Evaluation de l’exposition aux polluants organiques persistants et de leurs effets sur les prédateurs de l’Arctique

Publié le 28.07.2011

Revue des résultats récents sur les effets biologiques dus à une exposition aux organohalogénés et sur les concentrations de ces polluants dans les différents tissus des animaux situés au sommet de la chaîne alimentaire de l’Arctique.
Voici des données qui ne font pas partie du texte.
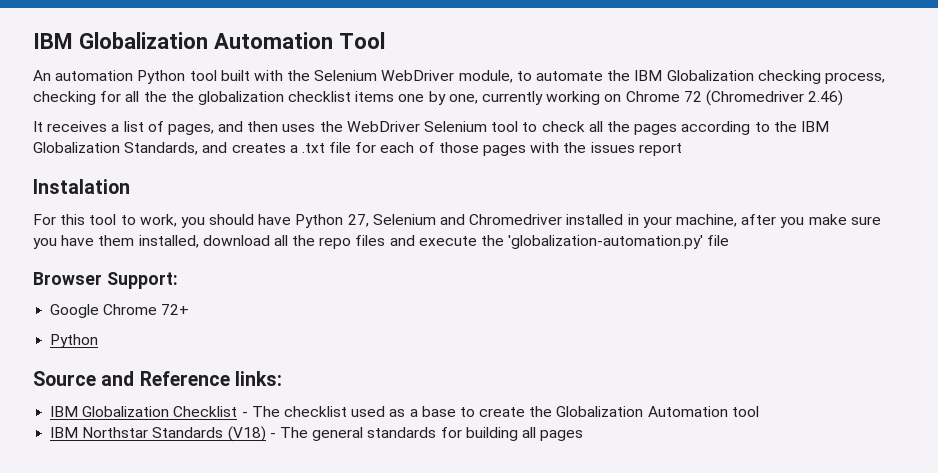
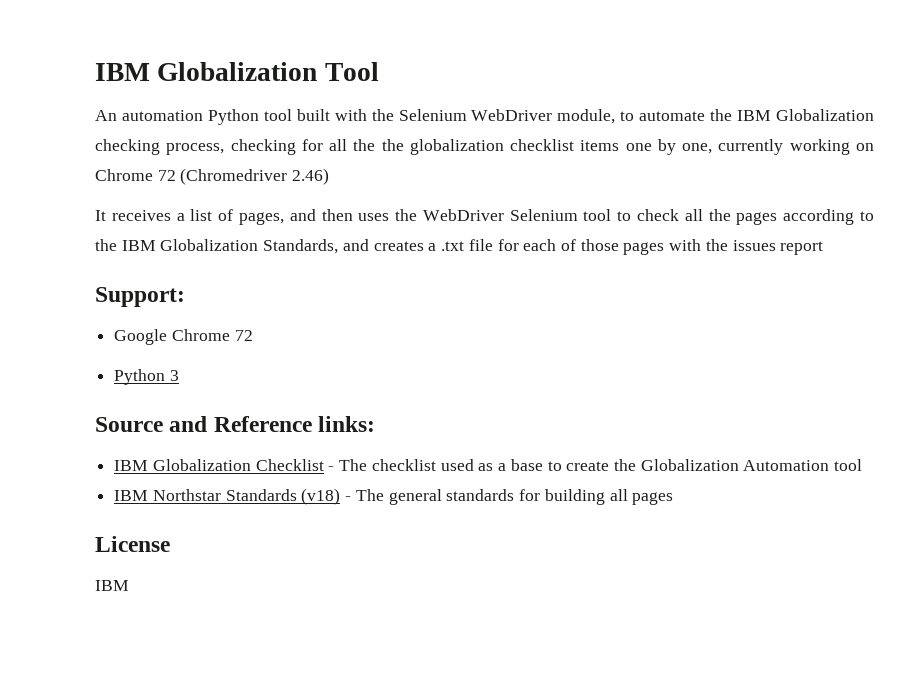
[33,32,333,49] IBM Globalization Automation -> [95,62,318,81] IBM Globalization
[33,179,130,194] [33,214,881,228] [33,235,730,249] [33,272,102,285] Instalation // For this tool to work, you should have Python 27, Selenium and Chromedriver installed in your machine, after you make sure you have them installed, download all the repo files and execute the 'globalization-automation.py' file // Browser -> (824, 248) none
[161,304,190,315] [50,334,99,348] 72+ // Python -> [234,330,253,341] [114,369,179,385] 72 // Python 3
[227,426,266,442] (V18) -> [301,488,341,505] (v18)
(584, 435) none -> [95,536,170,552] [95,580,129,591] // License // IBM

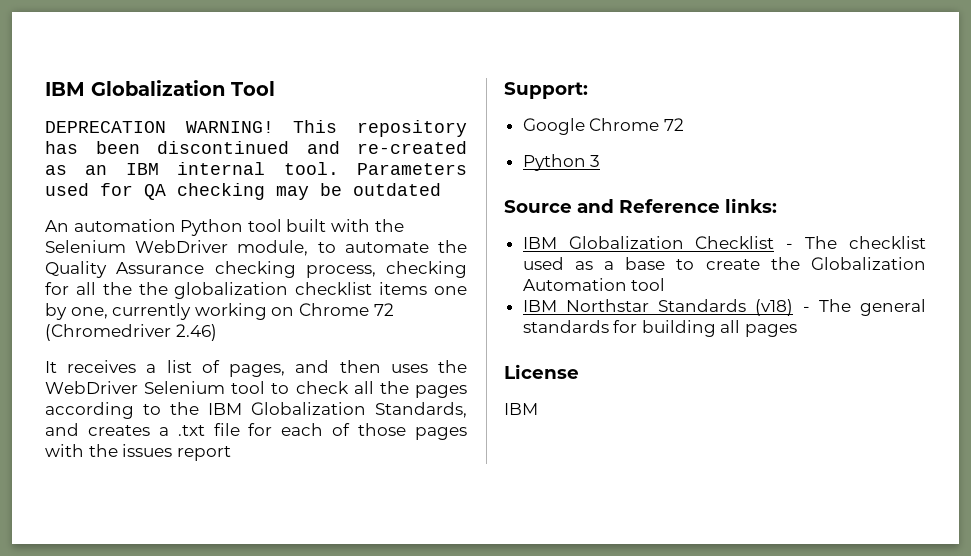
(379, 71) none -> [45,120,467,137] [45,141,467,154] [45,162,467,175] [45,183,441,200] // DEPRECATION WARNING! This repository has been discontinued and re-created as an IBM internal tool. Parameters used for QA checking may be outdated
[737,109,875,121] IBM Globalization -> [45,261,205,278] Quality Assurance

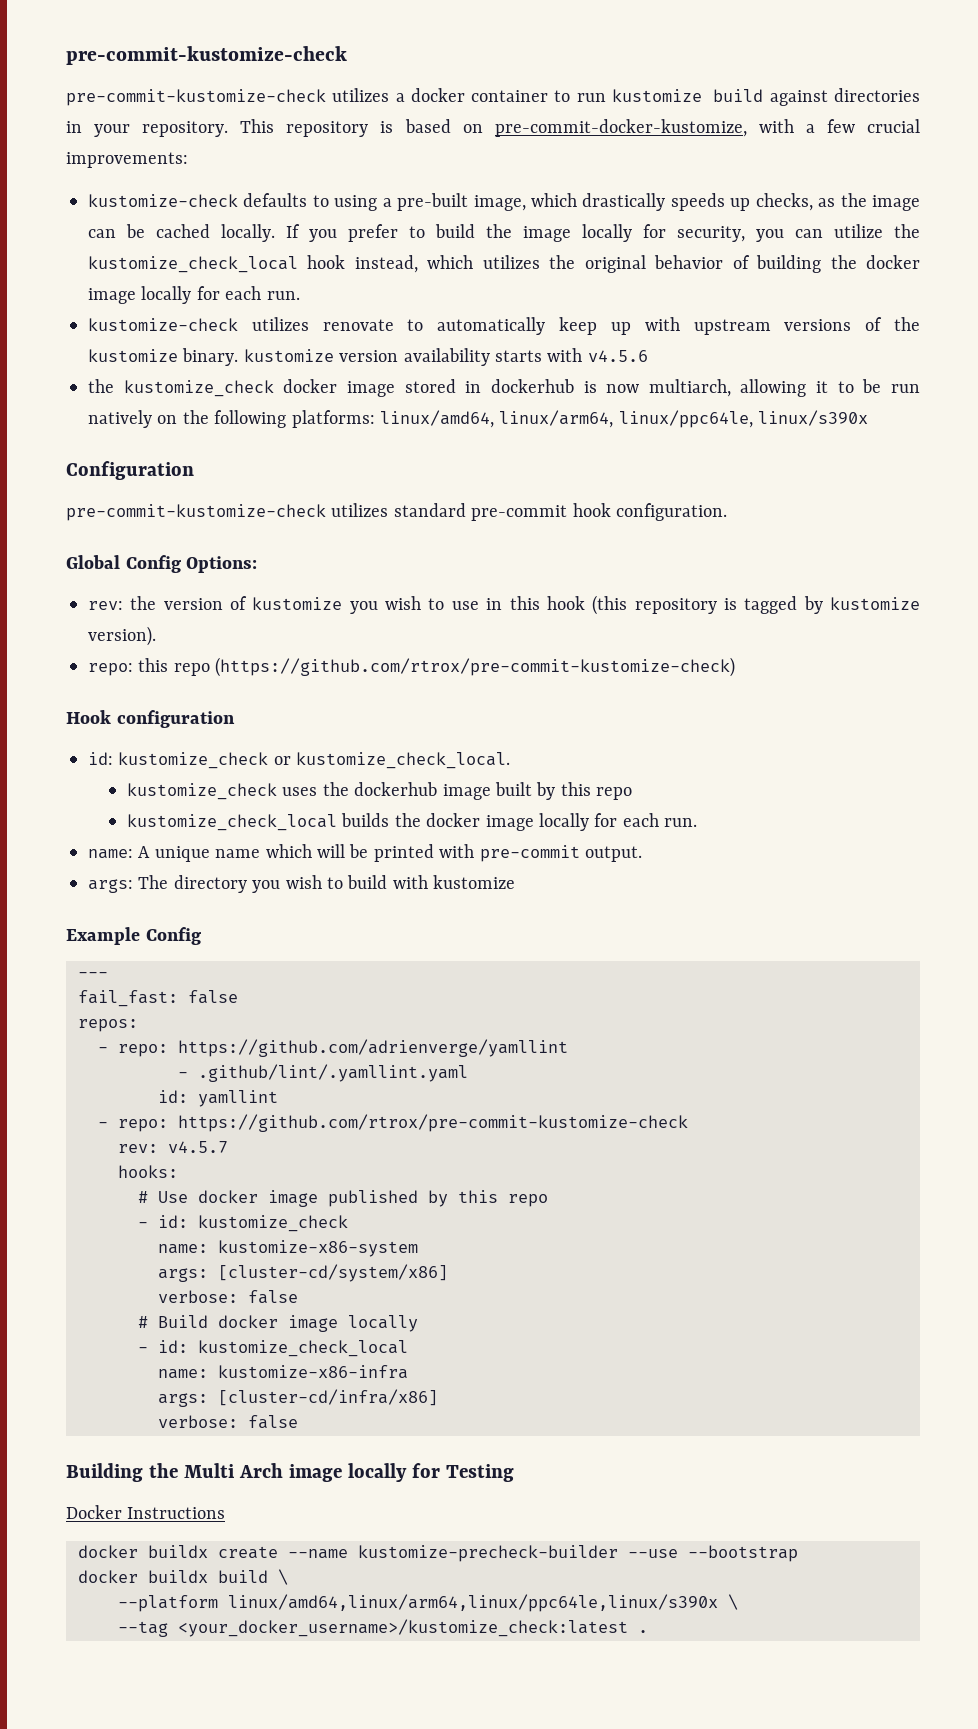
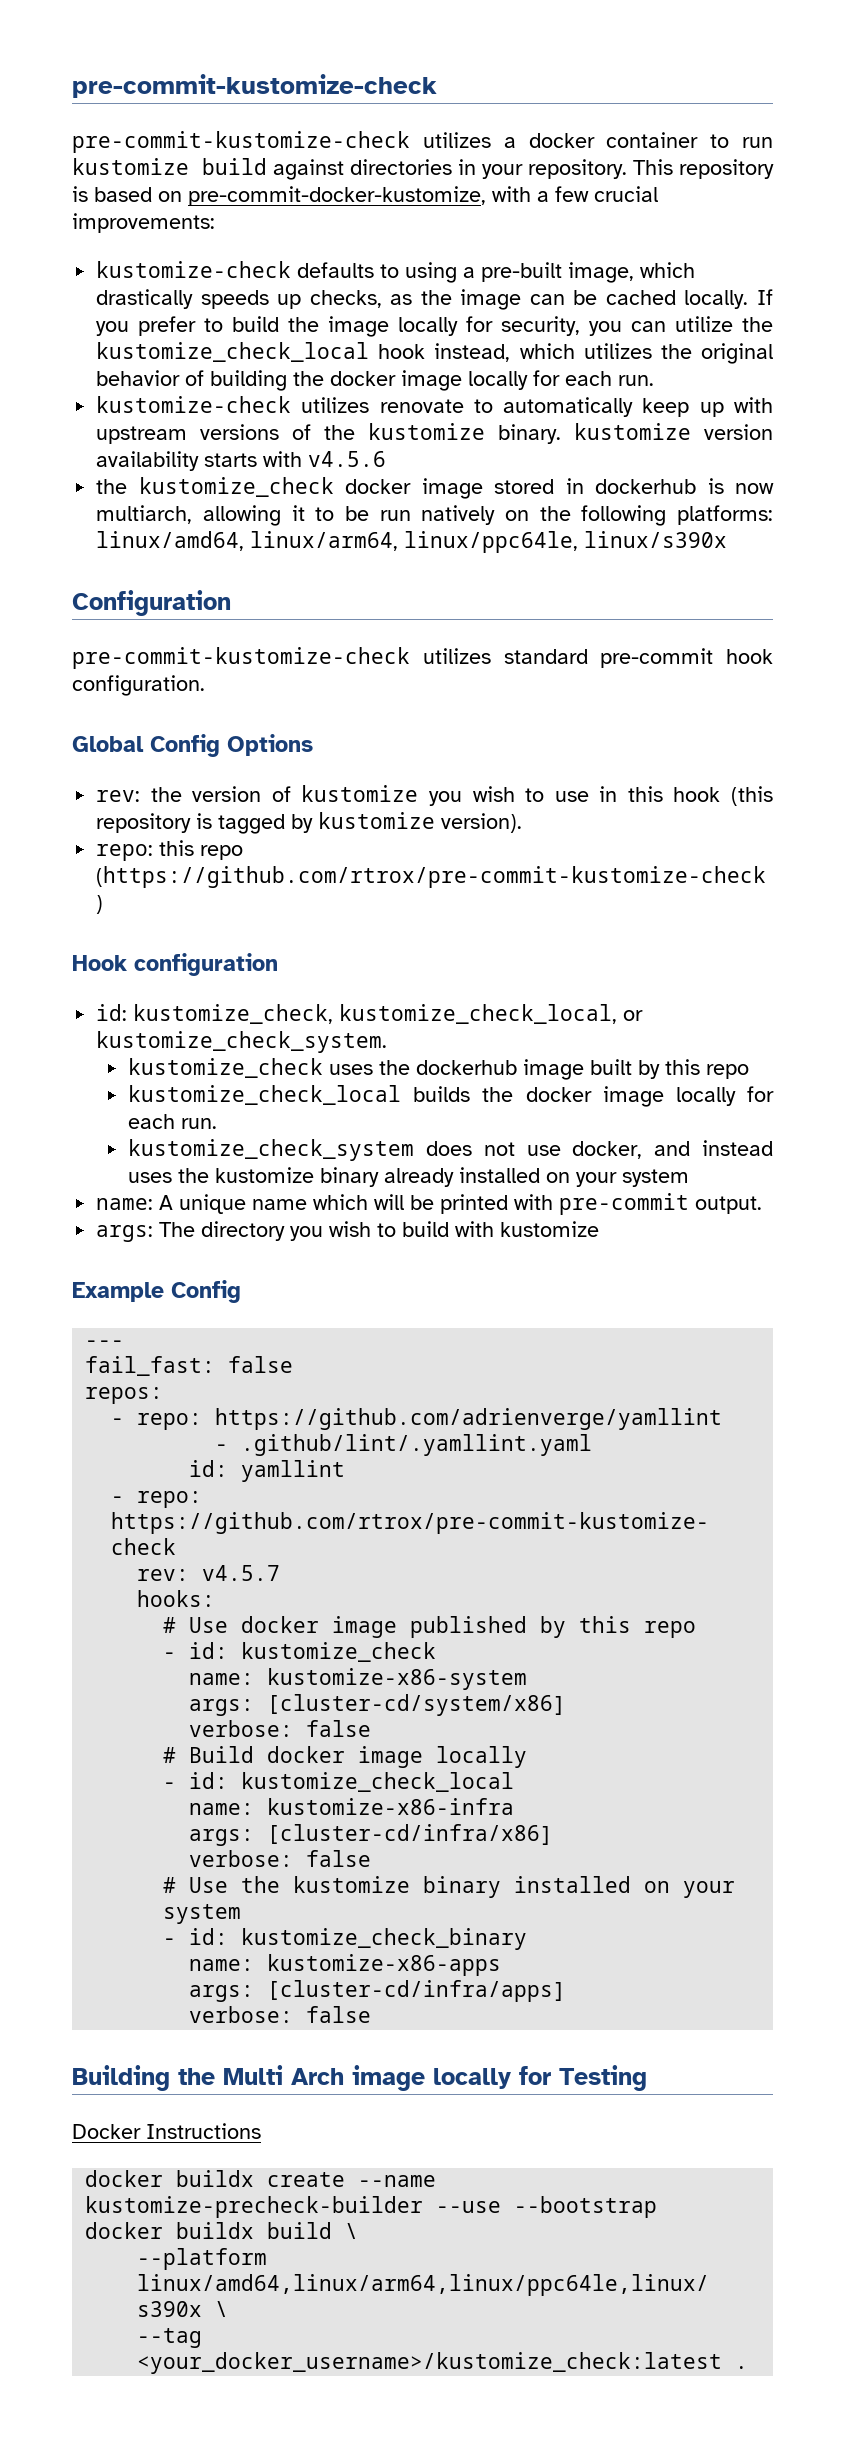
[186,556,258,573] Options: -> [227,734,313,756] Options
[118,752,511,769] kustomize_check or kustomize_check_local. -> [133,1004,644,1024] [96,1031,388,1053] kustomize_check, kustomize_check_local, or kustomize_check_system.
(698, 822) none -> [128,1139,773,1161] [128,1167,690,1187] // kustomize_check_system does not use docker, and instead uses the kustomize binary already installed on your system
(298, 1422) none -> [163,1876,736,1898] [163,1904,242,1924] [163,1928,528,1950] [189,1954,502,1976] [189,1980,567,2002] [189,2006,372,2023] // # Use the kustomize binary installed on your system // - id: kustomize_check_binary // name: kustomize-x86-apps // args: [cluster-cd/infra/apps] // verbose: false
Les polluants organiques persistants (POPs) [1] recouvrent un ensemble de substances organiques d’origine humaine et leurs produits de dégradation ou de métabolisation, trouvés dans les tissus animaux, et en particulier, les organohalogénés (OHCs). Ces derniers sont l’objet de surveillance, dans la zone circumpolaire arctique, depuis des décennies. Ils regroupent différents types de composés : les polychlorobiphényles (PCB), le DDT, les composés du chlordane (CHLs), les congénères [2] du polybromodiphényléther (PBDEs), les paraffines chlorées (CP), le Toxaphène (insecticide), les benzènes polychlorés (CBz), l’hexachlorocyclohexane (HCH), les sulfonates perfluorés (PFSA), les carboxylates perfluorés (PFCA), les hexabromocyclododécanes (HBCD).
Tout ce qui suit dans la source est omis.